Q: What does temperature 0 mean in practice?
Temperature 0 makes the distribution infinitely sharp — all probability mass concentrates on the highest-logit token. Division by 0 is avoided in practice by using a very small epsilon (0.001). This is equivalent to greedy decoding.
Q: Why is top-p (nucleus sampling) often preferred over top-k?

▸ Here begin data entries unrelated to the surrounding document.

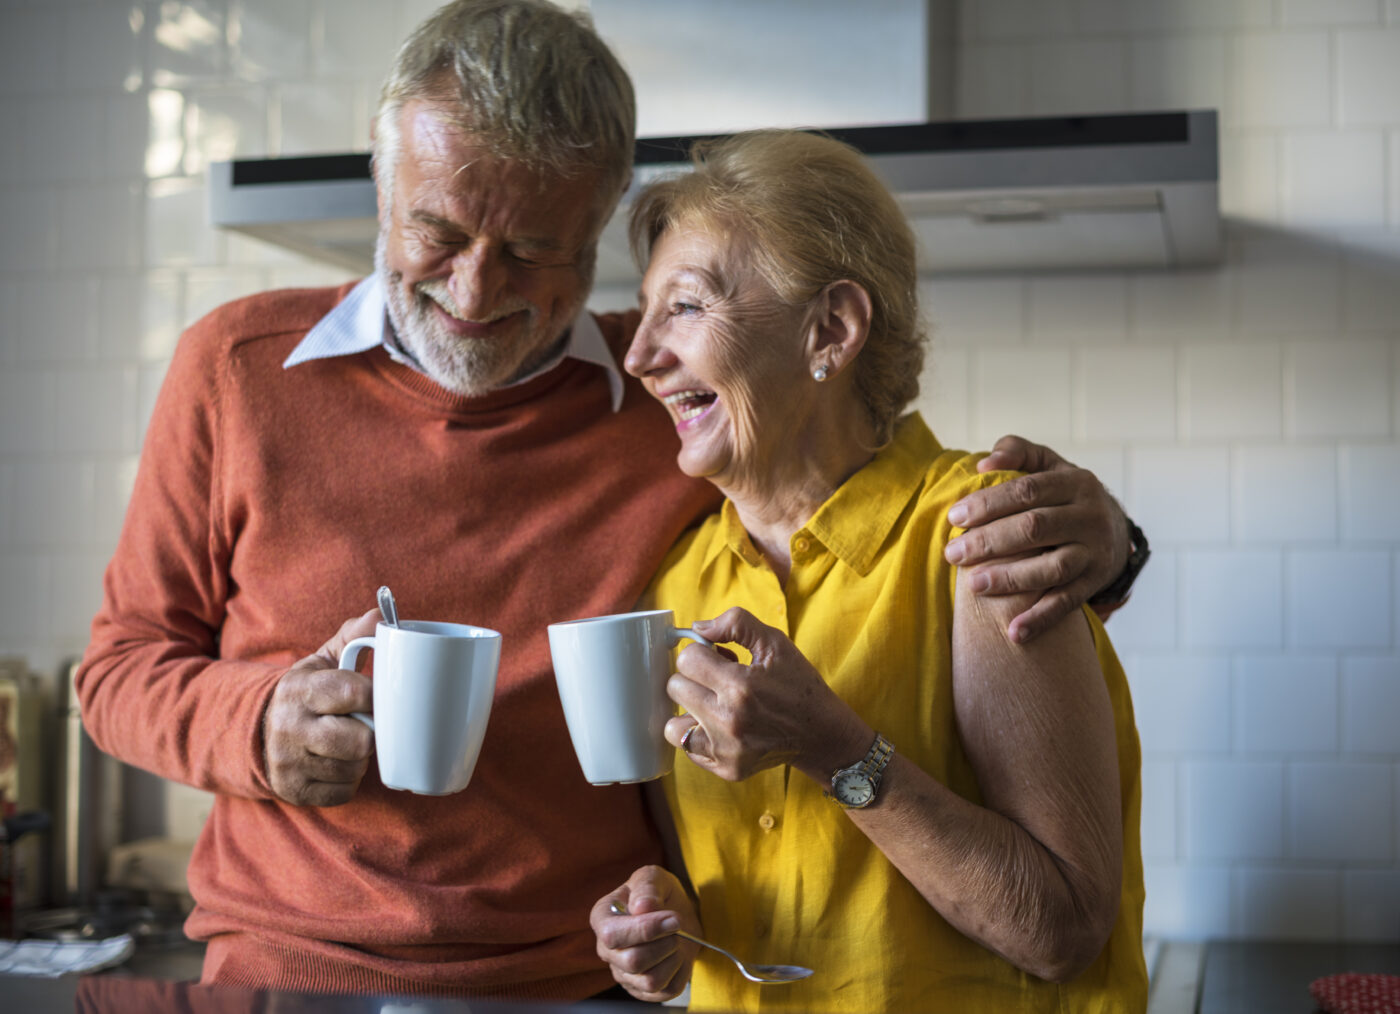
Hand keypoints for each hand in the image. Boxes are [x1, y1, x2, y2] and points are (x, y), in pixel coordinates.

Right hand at [262, 609, 378, 805]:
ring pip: (354, 767)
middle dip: (369, 732)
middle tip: (364, 724)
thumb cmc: (307, 694)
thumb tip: (380, 616)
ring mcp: (290, 762)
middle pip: (360, 740)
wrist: (258, 732)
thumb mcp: (322, 661)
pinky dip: (348, 779)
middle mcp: (291, 727)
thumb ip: (353, 637)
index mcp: (301, 689)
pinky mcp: (294, 790)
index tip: (378, 697)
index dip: (375, 697)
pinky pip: (344, 791)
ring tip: (349, 741)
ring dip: (360, 757)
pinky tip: (337, 762)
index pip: (353, 693)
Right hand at [592, 865, 699, 1001]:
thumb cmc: (659, 894)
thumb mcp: (654, 877)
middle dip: (665, 943)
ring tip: (676, 940)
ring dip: (673, 957)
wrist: (677, 915)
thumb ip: (647, 886)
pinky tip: (676, 956)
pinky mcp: (643, 990)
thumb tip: (642, 907)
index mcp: (602, 918)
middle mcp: (607, 950)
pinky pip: (665, 991)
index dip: (645, 930)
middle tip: (676, 926)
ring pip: (650, 980)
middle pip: (633, 961)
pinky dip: (679, 972)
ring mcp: (624, 973)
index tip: (672, 918)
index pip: (612, 935)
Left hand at [664, 608, 869, 783]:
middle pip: (675, 688)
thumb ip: (736, 624)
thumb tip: (698, 628)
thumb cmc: (797, 685)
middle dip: (694, 678)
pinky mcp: (726, 769)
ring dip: (688, 711)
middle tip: (718, 681)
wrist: (821, 734)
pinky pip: (688, 749)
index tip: (717, 659)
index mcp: (740, 686)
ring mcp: (726, 750)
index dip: (701, 653)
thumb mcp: (775, 643)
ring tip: (713, 705)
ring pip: (672, 725)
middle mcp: (729, 721)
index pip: (687, 660)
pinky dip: (699, 736)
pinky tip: (721, 726)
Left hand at [945, 434, 1128, 643]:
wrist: (1115, 527)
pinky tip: (1014, 632)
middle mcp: (1090, 516)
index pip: (1026, 491)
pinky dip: (1042, 619)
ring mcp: (1096, 551)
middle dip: (989, 542)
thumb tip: (985, 463)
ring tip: (974, 586)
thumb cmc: (1063, 494)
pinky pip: (1068, 602)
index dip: (988, 503)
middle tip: (952, 554)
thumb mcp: (1048, 464)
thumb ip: (1017, 452)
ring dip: (1011, 578)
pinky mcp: (1096, 582)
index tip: (954, 517)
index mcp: (1075, 482)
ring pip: (1053, 567)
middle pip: (1035, 528)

Top-k always keeps exactly k tokens regardless of how confident the model is. If the model is very confident (one token has 99% probability), top-k=50 still samples from 50 tokens, introducing noise. Top-p adapts to the distribution — when the model is confident, it samples from fewer tokens; when uncertain, it samples from more.